Graphics on ARM chips are getting good enough for enjoyable 3D games in HD,
and soon we'll be able to just hook our phones to a TV and play all the
Android games there anyway (some phones already do this).

But Google could encourage manufacturers to build special cheap $100 boxes
that are meant only for gaming, too. Then it would just be able to gain market
share over the Xbox 360 and PS3 in the same way it gained over the iPhone - by
getting all manufacturers to make such devices.

------
citricsquid
This article doesn't mention a very important and very relevant point (maybe
they assume everyone is aware):

Valve are also the developer and publisher of some of the most popular video
game titles around. This puts them in an exceptionally good position to build
something like this because with the backing of some of their own titles (For
example releasing Half Life 3 as a "Steam Box" exclusive) would immediately
encourage sales.

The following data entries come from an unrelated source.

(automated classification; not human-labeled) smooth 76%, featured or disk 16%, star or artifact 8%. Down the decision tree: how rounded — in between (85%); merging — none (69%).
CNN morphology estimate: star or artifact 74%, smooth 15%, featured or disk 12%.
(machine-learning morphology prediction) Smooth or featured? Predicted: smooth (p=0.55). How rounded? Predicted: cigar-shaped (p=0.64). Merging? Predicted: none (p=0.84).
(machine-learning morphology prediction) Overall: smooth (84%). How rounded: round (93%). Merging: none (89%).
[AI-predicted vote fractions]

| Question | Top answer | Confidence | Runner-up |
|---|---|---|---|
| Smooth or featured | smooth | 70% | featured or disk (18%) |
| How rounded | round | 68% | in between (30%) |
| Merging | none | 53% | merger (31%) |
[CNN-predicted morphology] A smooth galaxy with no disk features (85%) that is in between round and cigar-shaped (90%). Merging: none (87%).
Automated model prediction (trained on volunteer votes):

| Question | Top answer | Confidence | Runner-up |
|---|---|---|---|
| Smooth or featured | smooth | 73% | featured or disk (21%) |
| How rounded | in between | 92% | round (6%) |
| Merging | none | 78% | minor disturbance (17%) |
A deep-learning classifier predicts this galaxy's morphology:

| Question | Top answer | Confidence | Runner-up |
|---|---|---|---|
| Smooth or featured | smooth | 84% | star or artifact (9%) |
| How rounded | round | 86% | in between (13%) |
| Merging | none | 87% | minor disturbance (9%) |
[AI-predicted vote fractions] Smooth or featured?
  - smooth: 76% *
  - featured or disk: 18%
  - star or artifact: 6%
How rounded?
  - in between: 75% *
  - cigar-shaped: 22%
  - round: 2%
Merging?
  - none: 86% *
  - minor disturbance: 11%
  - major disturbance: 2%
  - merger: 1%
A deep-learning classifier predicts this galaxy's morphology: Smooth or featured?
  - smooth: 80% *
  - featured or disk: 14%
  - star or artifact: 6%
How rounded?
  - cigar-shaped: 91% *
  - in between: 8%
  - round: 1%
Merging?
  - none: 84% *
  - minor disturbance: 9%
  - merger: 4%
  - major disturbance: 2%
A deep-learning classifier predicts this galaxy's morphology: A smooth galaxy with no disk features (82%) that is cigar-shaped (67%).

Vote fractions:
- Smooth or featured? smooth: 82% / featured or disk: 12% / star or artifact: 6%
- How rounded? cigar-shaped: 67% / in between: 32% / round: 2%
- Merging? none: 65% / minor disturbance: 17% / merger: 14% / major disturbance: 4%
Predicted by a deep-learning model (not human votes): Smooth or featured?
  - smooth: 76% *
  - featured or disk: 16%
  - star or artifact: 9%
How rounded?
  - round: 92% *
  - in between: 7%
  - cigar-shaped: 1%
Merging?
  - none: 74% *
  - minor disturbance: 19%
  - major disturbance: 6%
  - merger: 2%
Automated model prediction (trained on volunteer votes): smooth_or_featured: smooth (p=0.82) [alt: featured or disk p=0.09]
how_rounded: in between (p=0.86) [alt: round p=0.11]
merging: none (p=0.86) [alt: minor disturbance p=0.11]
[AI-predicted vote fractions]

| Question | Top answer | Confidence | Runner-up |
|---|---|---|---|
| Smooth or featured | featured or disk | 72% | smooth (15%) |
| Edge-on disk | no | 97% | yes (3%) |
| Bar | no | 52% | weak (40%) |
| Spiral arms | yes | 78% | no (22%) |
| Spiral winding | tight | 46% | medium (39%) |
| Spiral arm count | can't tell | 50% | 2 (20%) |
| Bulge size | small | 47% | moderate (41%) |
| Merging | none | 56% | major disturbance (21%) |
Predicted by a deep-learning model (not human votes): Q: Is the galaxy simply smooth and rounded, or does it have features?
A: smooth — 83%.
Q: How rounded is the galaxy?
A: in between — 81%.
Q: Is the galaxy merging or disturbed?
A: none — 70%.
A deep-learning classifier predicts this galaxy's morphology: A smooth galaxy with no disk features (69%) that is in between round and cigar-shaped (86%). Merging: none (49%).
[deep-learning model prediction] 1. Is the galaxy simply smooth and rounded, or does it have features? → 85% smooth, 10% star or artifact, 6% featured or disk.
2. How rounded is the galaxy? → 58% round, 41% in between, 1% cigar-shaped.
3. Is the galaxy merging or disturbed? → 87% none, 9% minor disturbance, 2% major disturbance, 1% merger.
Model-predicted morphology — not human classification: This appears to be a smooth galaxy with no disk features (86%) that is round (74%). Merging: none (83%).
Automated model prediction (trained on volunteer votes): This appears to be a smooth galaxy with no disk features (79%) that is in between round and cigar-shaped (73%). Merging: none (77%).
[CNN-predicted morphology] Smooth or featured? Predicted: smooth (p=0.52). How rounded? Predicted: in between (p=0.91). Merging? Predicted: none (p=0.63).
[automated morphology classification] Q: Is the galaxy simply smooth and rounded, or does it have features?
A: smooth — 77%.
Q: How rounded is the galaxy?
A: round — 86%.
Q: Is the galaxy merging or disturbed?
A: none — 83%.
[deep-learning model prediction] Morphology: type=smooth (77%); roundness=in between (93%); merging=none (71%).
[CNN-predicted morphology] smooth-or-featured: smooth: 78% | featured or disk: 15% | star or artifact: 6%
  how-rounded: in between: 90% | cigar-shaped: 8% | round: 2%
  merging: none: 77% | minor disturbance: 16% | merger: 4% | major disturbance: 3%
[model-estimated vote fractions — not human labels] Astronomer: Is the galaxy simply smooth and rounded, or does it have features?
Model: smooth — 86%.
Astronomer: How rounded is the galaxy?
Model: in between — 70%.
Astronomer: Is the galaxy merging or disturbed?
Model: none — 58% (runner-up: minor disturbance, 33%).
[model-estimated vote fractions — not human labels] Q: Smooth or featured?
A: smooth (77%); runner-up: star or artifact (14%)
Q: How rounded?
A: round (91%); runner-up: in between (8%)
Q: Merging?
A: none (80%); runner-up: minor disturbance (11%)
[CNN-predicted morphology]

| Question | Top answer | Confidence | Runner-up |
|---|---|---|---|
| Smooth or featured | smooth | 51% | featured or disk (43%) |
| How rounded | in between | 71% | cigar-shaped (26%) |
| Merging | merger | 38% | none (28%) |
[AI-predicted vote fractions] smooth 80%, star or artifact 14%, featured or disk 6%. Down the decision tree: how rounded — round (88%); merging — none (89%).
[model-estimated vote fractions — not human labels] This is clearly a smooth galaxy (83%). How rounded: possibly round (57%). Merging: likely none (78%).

Portal, Portal 2, Left 4 Dead, Half life and Team Fortress 2
are all hugely popular Valve games and their platform "Steamworks" is again
used by some huge names, Call of Duty, Football Manager, the list goes on.
They have their platform directly integrated with a large amount of popular
games and a lot of new releases go with Steam for their PC releases.

There are some interesting Steamworks and Steam statistics and information in
this PDF:
[http://www.steampowered.com/steamworks/SteamworksBrochure201...](http://www.steampowered.com/steamworks/SteamworksBrochure2011.pdf)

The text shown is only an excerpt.